Las primeras luces del día no llegaron con esperanza, sino con titulares que estremecieron al país. No se sabía aún quiénes eran las víctimas, ni cuántas familias estaban por quebrarse, pero sí se conocía dónde ocurrió y cómo. Un bus interprovincial de la empresa Llamosa, que cubría la ruta Chala-Arequipa, impactó violentamente contra una camioneta Hilux. El choque fue tan brutal que el bus terminó rodando por una pendiente rocosa de más de 200 metros, destrozando ventanas, arrancando su estructura superior y dejando cuerpos a la intemperie, dispersos entre piedras y a pocos metros de un río que seguía su cauce como si nada hubiese ocurrido.
Ante la magnitud del desastre, personal de bomberos descendió hasta el fondo del barranco. Cada rescatista avanzaba con sigilo, enfrentando el miedo de encontrar, tal vez, más cadáveres que sobrevivientes. Se acercaban a los cuerpos buscando signos de vida, con la esperanza de escuchar un suspiro o encontrar un pulso. Muchos ya no respondían. Las listas de heridos crecían… y las de fallecidos, también.

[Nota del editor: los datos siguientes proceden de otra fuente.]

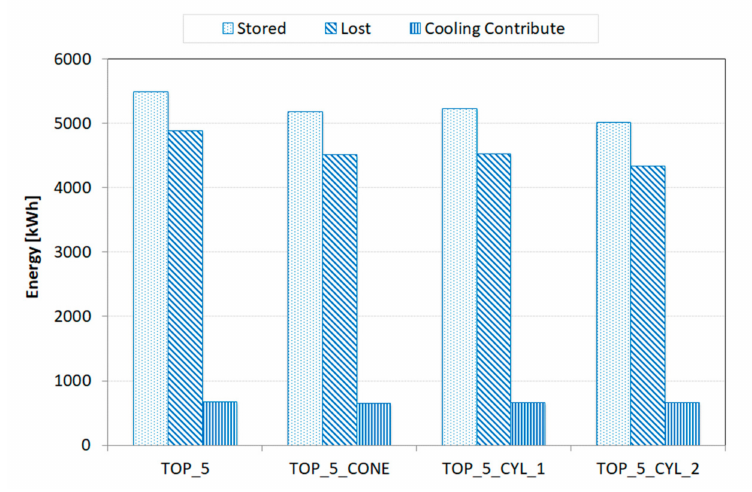
Figure 12. Energy analysis of the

Uno de los conductores, Henry Apaclla Ñaupari, de 35 años, quien manejaba la camioneta, sobrevivió sin lesiones. No corrió la misma suerte el chofer del bus, quien falleció de manera inmediata. Nadie imaginó que con el paso de las horas se sabría algo aún más indignante: Apaclla dio positivo a la prueba cualitativa de alcoholemia. Su detención fue inmediata.
Los heridos, incluyendo al conductor sobreviviente, fueron trasladados inicialmente al hospital de Camaná. Sin embargo, el establecimiento colapsó en minutos: no había suficientes camillas, personal médico ni espacio para atender a tanta gente rota por dentro y por fuera. Algunos pacientes tuvieron que ser evacuados de emergencia hasta el hospital Honorio Delgado en Arequipa.

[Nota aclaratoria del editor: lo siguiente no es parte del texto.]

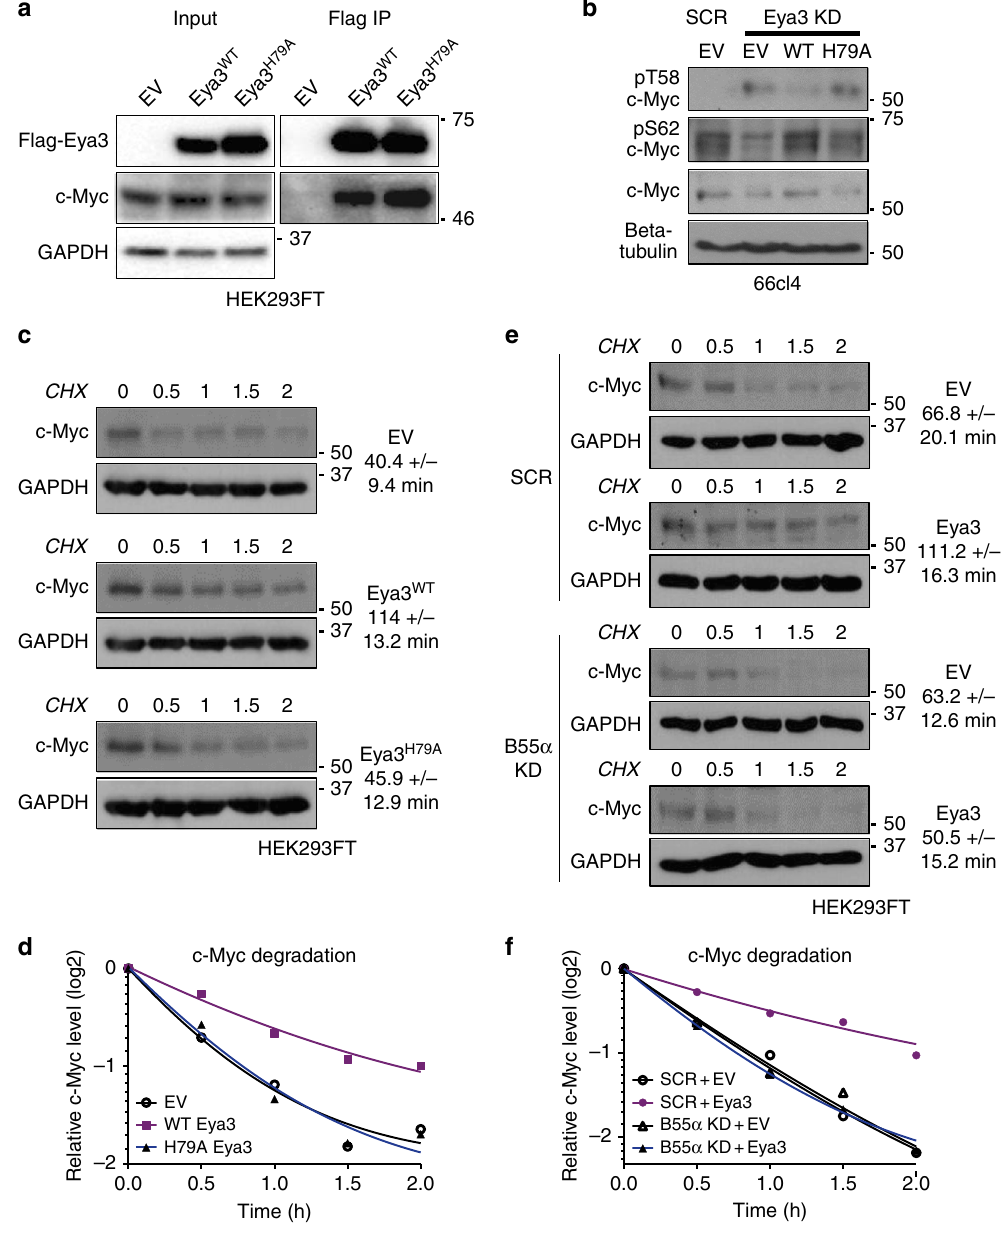
Fig. 5 Eya3 – PP2A-associated Thr phosphatase activity increases c-Myc stability. a IP from HEK293FT cells using a Flag antibody demonstrates Eya3 WT and Eya3 H79A both associated with c-Myc. Molecular weight markers in kilodalton are labeled on the side of western blots. b Western blot analysis shows pT58, pS62, and total c-Myc levels in SCR + EV, Eya3 KD + EV, Eya3 KD + WT, and Eya3 KD + H79A 66cl4 cells. c Cycloheximide chase assays were conducted using HEK293FT cells transfected with EV, Eya3 WT , or Eya3 H79A to measure c-Myc stability. Representative images of western blot analyses examining c-Myc levels in HEK293FT cells at various treatment time points are shown. d Quanti fi cation of relative c-Myc levels over the treatment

Pero en medio de la tragedia, emergió una chispa de asombro: entre los sobrevivientes había un bebé de ocho meses y otro niño de apenas cuatro años, quienes resultaron con leves contusiones. Su llanto, aunque doloroso, significó vida entre tanta muerte.
Mientras tanto, en la quebrada, los cuerpos permanecían tendidos. 37 vidas apagadas, entre ellas padres, madres, hijos… rostros que horas antes miraban por la ventana del bus sin imaginar su destino. La fiscalía llegó para proceder al levantamiento, pero la cantidad superaba las capacidades habituales. Ante ello, el alcalde distrital de Ocoña, Waldor Llerena, dispuso el uso de cargadores frontales para agilizar la recuperación de los cuerpos y permitir que los familiares pudieran despedirse y darles sepultura con dignidad. Hoy, la carretera sigue siendo la misma, el río continúa su curso y el amanecer vuelve cada día. Pero para 37 familias, esa madrugada dejó una herida imposible de cerrar. Mientras la justicia avanza, todos saben que allí, en esa quebrada, quedó grabada una historia de dolor que jamás debió escribirse, posiblemente marcada por la negligencia humana.